__REQUIRED ACTION__.
Word for word, restate every record.

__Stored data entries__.
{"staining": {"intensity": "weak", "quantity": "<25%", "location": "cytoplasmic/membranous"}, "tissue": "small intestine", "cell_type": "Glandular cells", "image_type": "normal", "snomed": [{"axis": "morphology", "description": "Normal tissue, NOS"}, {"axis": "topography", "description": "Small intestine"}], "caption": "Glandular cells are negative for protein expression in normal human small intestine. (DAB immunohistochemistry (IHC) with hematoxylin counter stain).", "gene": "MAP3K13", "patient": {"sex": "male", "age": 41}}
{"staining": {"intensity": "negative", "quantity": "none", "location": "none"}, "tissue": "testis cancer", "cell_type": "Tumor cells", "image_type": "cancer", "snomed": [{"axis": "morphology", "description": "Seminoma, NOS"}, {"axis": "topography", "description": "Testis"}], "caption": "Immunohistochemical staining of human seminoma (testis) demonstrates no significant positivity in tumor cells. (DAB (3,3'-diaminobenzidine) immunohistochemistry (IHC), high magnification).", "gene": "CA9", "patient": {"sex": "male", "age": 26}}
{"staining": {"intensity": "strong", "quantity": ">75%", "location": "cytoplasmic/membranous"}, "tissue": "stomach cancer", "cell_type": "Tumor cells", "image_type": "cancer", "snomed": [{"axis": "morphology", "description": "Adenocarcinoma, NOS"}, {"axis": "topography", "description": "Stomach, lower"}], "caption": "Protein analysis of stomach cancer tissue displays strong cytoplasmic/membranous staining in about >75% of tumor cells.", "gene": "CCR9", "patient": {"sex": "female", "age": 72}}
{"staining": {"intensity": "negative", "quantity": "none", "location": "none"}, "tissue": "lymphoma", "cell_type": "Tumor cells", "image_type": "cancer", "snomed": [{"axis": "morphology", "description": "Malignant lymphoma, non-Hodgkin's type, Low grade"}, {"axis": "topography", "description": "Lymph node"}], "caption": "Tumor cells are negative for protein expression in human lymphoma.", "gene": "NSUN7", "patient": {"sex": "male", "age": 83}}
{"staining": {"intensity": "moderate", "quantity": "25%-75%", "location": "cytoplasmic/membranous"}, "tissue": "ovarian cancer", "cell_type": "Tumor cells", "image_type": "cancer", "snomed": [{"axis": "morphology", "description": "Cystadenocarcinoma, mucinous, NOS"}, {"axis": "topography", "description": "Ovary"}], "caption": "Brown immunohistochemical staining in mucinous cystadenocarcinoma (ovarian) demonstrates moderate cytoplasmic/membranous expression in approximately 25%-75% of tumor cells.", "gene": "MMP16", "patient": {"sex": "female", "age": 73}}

__EXERCISE SOLUTION__.
{"staining": {"intensity": "weak", "quantity": "<25%", "location": "cytoplasmic/membranous"}, "tissue": "small intestine", "cell_type": "Glandular cells", "image_type": "normal", "snomed": [{"axis": "morphology", "description": "Normal tissue, NOS"}, {"axis": "topography", "description": "Small intestine"}], "caption": "Glandular cells are negative for protein expression in normal human small intestine. (DAB immunohistochemistry (IHC) with hematoxylin counter stain).", "gene": "MAP3K13", "patient": {"sex": "male", "age": 41}}
{"staining": {"intensity": "negative", "quantity": "none", "location": "none"}, "tissue": "testis cancer", "cell_type": "Tumor cells", "image_type": "cancer", "snomed": [{"axis": "morphology", "description": "Seminoma, NOS"}, {"axis": "topography", "description": "Testis"}], "caption": "Immunohistochemical staining of human seminoma (testis) demonstrates no significant positivity in tumor cells. (DAB (3,3'-diaminobenzidine) immunohistochemistry (IHC), high magnification).", "gene": "CA9", "patient": {"sex": "male", "age": 26}}
{"staining": {"intensity": "strong", "quantity": ">75%", "location": "cytoplasmic/membranous"}, "tissue": "stomach cancer", "cell_type": "Tumor cells", "image_type": "cancer", "snomed": [{"axis": "morphology", "description": "Adenocarcinoma, NOS"}, {"axis": "topography", "description": "Stomach, lower"}], "caption": "Protein analysis of stomach cancer tissue displays strong cytoplasmic/membranous staining in about >75% of tumor cells.", "gene": "CCR9", "patient": {"sex": "female", "age": 72}}
{"staining": {"intensity": "negative", "quantity": "none", "location": "none"}, "tissue": "lymphoma", "cell_type": "Tumor cells", "image_type": "cancer", "snomed": [{"axis": "morphology", "description": "Malignant lymphoma, non-Hodgkin's type, Low grade"}, {"axis": "topography", "description": "Lymph node"}], "caption": "Tumor cells are negative for protein expression in human lymphoma.", "gene": "NSUN7", "patient": {"sex": "male", "age": 83}}
{"staining": {"intensity": "moderate", "quantity": "25%-75%", "location": "cytoplasmic/membranous"}, "tissue": "ovarian cancer", "cell_type": "Tumor cells", "image_type": "cancer", "snomed": [{"axis": "morphology", "description": "Cystadenocarcinoma, mucinous, NOS"}, {"axis": "topography", "description": "Ovary"}], "caption": "Brown immunohistochemical staining in mucinous cystadenocarcinoma (ovarian) demonstrates moderate cytoplasmic/membranous expression in approximately 25%-75% of tumor cells.", "gene": "MMP16", "patient": {"sex": "female", "age": 73}}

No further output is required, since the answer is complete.